* [WORK REQUEST] Work out the count of lines in the entries below that include "APERTURE", and write only that count.

* [RECORDS SUPPLIED]
- Opening Delimiter -
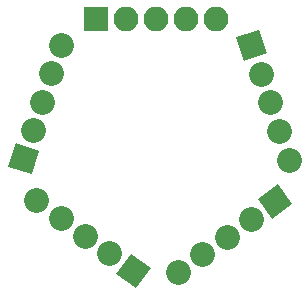
<source format=gbr>
G04 #@! TF.FileFunction,Soldermask,Top*
%FSLAX46Y46*%
G04 Gerber Fmt 4.6, Leading zero omitted, Abs format (unit mm)*
G04 Created by KiCad (PCBNEW 4.0.7) date 02/20/18 08:49:11*
%MOMM*%
%LPD*%
G01*
G04 APERTURE LIST*
%ADD10C,0.100000*%
%ADD11C,2.100000*%
%ADD12R,2.100000X2.100000*%
%ADD13O,2.100000X2.100000*%
G04 APERTURE END LIST*
D10*
G36*
X168433358Y-97967707D02*
X170132293Y-96733358D01*
X171366642Y-98432293D01*
X169667707Y-99666642D01*
X168433358Y-97967707D01*
X168433358Y-97967707D01*
G37*
D11*
X167845097Y-99692975D02*
X167845097Y-99692975D01*
X165790194Y-101185949D02*
X165790194Y-101185949D01*
X163735291Y-102678924D02*
X163735291Y-102678924D01*
X161680387Y-104171898D02*
X161680387Y-104171898D01*
D10*
G36*
X157667707Y-102633358D02*
X159366642Y-103867707D01*
X158132293Y-105566642D01*
X156433358Y-104332293D01*
X157667707Y-102633358D01*
X157667707Y-102633358D01*
G37*
D11*
X155845097Y-102607025D02*
X155845097Y-102607025D01*
X153790194Y-101114051D02*
X153790194Y-101114051D01*
X151735291Y-99621076D02*
X151735291Y-99621076D01*
X149680387Y-98128102D02*
X149680387Y-98128102D01*
D12*
X154750000Y-82750000D03*
D13*
X157290000Y-82750000D03*
X159830000Y-82750000D03*
X162370000Y-82750000D03*
X164910000Y-82750000D03*
D10*
G36*
X167225859Y-86323077D02*
X166576923Y-84325859D01*
X168574141Y-83676923D01*
X169223077Y-85674141D01*
X167225859Y-86323077D01*
X167225859Y-86323077D01*
G37*
D11*
X168684903Y-87415684D02*
X168684903Y-87415684D01*
X169469806Y-89831367D02*
X169469806Y-89831367D01*
X170254709Y-92247051D02*
X170254709Y-92247051D01*
X171039613Y-94662734D02*
X171039613Y-94662734D01*
D10*
G36*
X149923077Y-93925859D02*
X149274141Y-95923077D01*
X147276923Y-95274141D01*
X147925859Y-93276923D01*
X149923077Y-93925859D01*
X149923077Y-93925859D01*
G37*
D11*
X149384903Y-92184316D02*
X149384903Y-92184316D01*
X150169806Y-89768633D02*
X150169806Y-89768633D01*
X150954709Y-87352949D02*
X150954709Y-87352949D01*
X151739613Y-84937266D02*
X151739613Y-84937266D01*
M02*

</source>
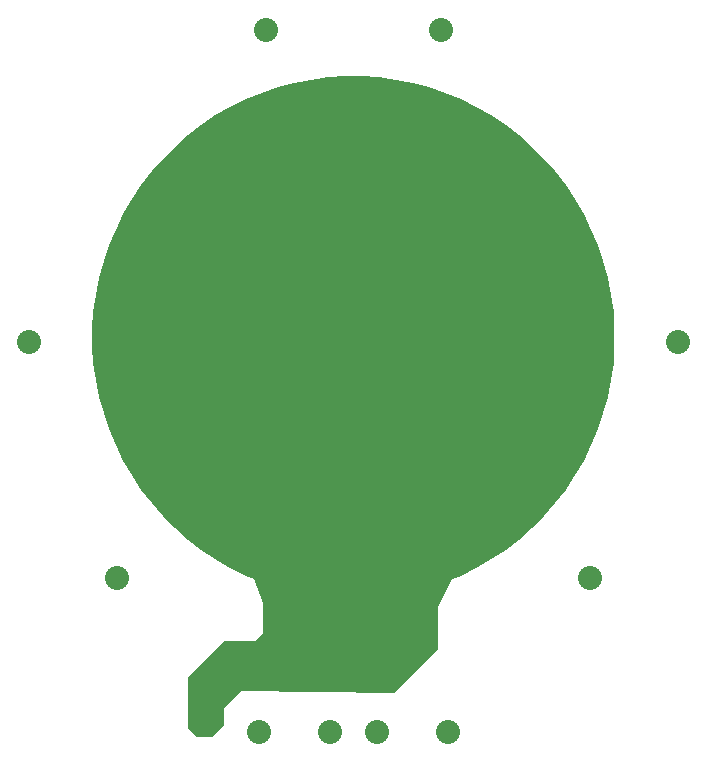
<source format=gbl>
%FSTAX23Y23*%
%MOIN*%
%SFA1B1*%

%IPPOS*%
%ADD13C,0.080000*%
%ADD14C,0.050000*%
%LNtampa_alinhada-1*%
%LPD*%
G36*
X00085Y0226D02*
X00141Y02252D01*
X00197Y02241*
X00252Y02227*
X00306Y02208*
X00359Y02186*
X0041Y02161*
X0046Y02133*
X00507Y02101*
X00552Y02066*
X00595Y02029*
X00635Y01988*
X00673Y01946*
X00708Y019*
X00739Y01853*
X00768Y01803*
X00793Y01752*
X00815Y017*
X00833Y01646*
X00848Y01591*
X00859Y01535*
X00867Y01478*
X0087Y01421*
Y01393*
Y01364*
X00867Y01307*
X00859Y01251*
X00848Y01195*
X00833Y0114*
X00815Y01086*
X00793Y01033*
X00768Y00982*
X00739Y00933*
X00708Y00885*
X00673Y0084*
X00635Y00797*
X00595Y00757*
X00552Y00719*
X00507Y00685*
X0046Y00653*
X0041Y00624*
X00359Y00599*
X00329Y00587*
X00283Y00495*
Y00355*
X00137Y00209*
X-00374Y00214*
X-0043Y00159*
Y001*
X-0047Y0006*
X-0052*
X-0055Y0009*
Y0014*
Y00262*
X-00432Y0038*
X-00329*
X-003Y00409*
X-00303Y00508*
X-00331Y00587*
X-00359Y00599*
X-0041Y00624*
X-0046Y00653*
X-00507Y00685*
X-00552Y00719*
X-00595Y00757*
X-00635Y00797*
X-00673Y0084*
X-00708Y00885*
X-00739Y00933*
X-00768Y00982*
X-00793Y01033*
X-00815Y01086*
X-00833Y0114*
X-00848Y01195*
X-00859Y01251*
X-00867Y01307*
X-0087Y01364*
Y01393*
Y01421*
X-00867Y01478*
X-00859Y01535*
X-00848Y01591*
X-00833Y01646*
X-00815Y017*
X-00793Y01752*
X-00768Y01803*
X-00739Y01853*
X-00708Y019*
X-00673Y01946*
X-00635Y01988*
X-00595Y02029*
X-00552Y02066*
X-00507Y02101*
X-0046Y02133*
X-0041Y02161*
X-00359Y02186*
X-00306Y02208*
X-00252Y02227*
X-00197Y02241*
X-00141Y02252*
X-00085Y0226*
X-00028Y02264*
X00028*
X00085Y0226*
G37*
G54D13*
X-01082Y01377D03*
X00078Y00078D03*
X-00078D03*
X00291Y02417D03*
X-00291D03*
X01082Y01377D03*
X00314Y00078D03*
X-00787Y0059D03*
X00787D03*
X-00314Y00078D03*
G54D14*
X-005Y0011D03*
M02*
</source>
- Closing Delimiter -
* [TASK ANSWER] 2